De vele banken vlak bij te volgen routes, zoals de Goodwins, de Varne, La Bassurelle, Vergoyer, rotsachtige kleine eilandjes, zoals Les Casquets en nog zeer veel ander gevaren dicht bij de gebruikelijke routes maakten het varen door het Kanaal nog moeilijker.
Westelijke winden zijn overheersend in dit gebied en in de zeiltijd was 'wachten bij de Downs' een uitdrukking, bekend bij alle zeelieden. Bij westenwind was er weinig kans voor een vierkant getuigd schip het Kanaal te bezeilen naar de Atlantische Oceaan. Thuisvarende schepen daarentegen hadden slechts te vrezen dat de westenwind weg zou vallen als zij het Kanaal naderden en dat de oostenwind hen op zou houden.
Wanneer  een zware zuidwester storm het Kanaal inblaast met de kracht van de gehele Atlantische Oceaan erachter, bereiken de golven het continentale plat, worden korter en breken. 
Als zij in het Kanaal kommen, tussen de Scilly's en Quessant, ondervinden de brekers de weerstand van het land, rijzen hoger op, terwijl dit gepaard gaat met de terugslag langs de kapen en in zee uitlopende landhoeken van Engeland en Frankrijk. Zelfs de grote transatlantische passagiersschepen stellen bij zulk weer hun vertrek van Southhamton of Le Havre uit.

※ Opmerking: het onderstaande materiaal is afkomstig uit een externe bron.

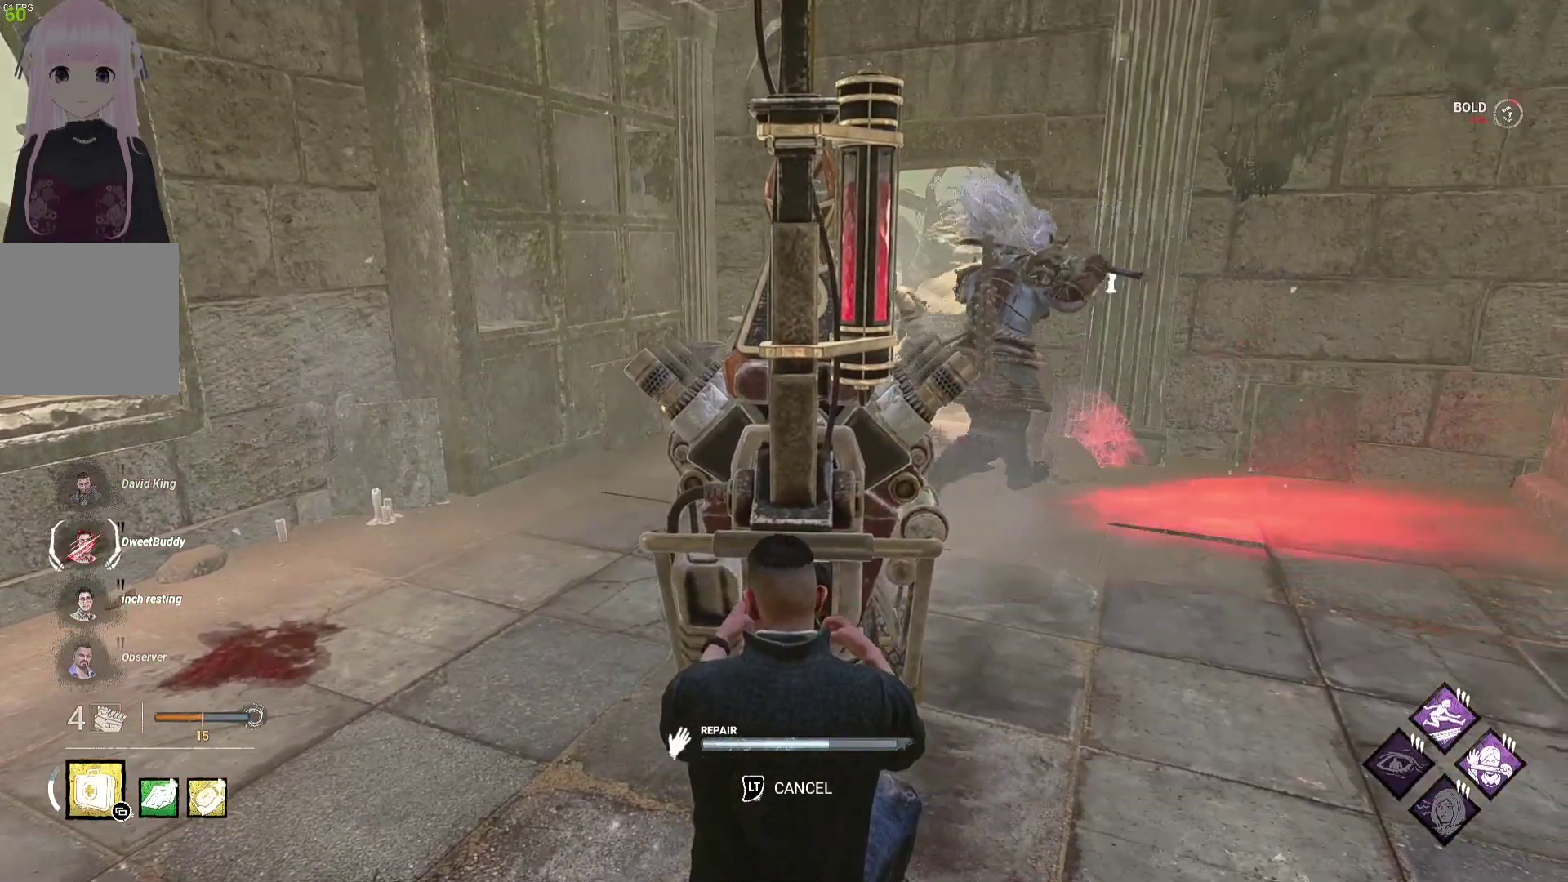
{"buttons": [], "left_stick": "center", "right_stick": "center", "events": []}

(Vuurtoren van Calais in Frankrijk.)


Het weer in het Kanaal is aan voortdurende verandering onderhevig en wanneer het kalm blijft nog altijd de grote kans op mist, die dikwijls zeer dicht en langdurig is.
Zelfs nu de meeste schepen met radar zijn uitgerust, hebben er nog vele aanvaringen plaats. Gedurende de winter komt meer mist voor dan in de zomer, speciaal wanneer er een hogedrukgebied boven het Kanaal ligt en het toegevoerde water uit de Noordzee betrekkelijk koud is.
het aspect en de weersomstandigheden in het Kanaal worden voor een groot deel bepaald door de relatief warme Atlantische Oceaan aan de westkant en de koudere Noordzee aan de andere kant.
Goede zeekaarten voor de navigatie zijn dan ook een van de vereisten bij de doorvaart van het Kanaal. Op ieder kaap, landtong of havenhoofd staan aan beide kusten wel een vuurtoren.


EEN STUKJE GESCHIEDENIS.

Eeuwen voor het begin van onze jaartelling was er al scheepvaart in het Kanaal, vrijwel uitsluitend langs de kusten en over het Nauw van Calais, omdat daar het zicht op het land kon blijven.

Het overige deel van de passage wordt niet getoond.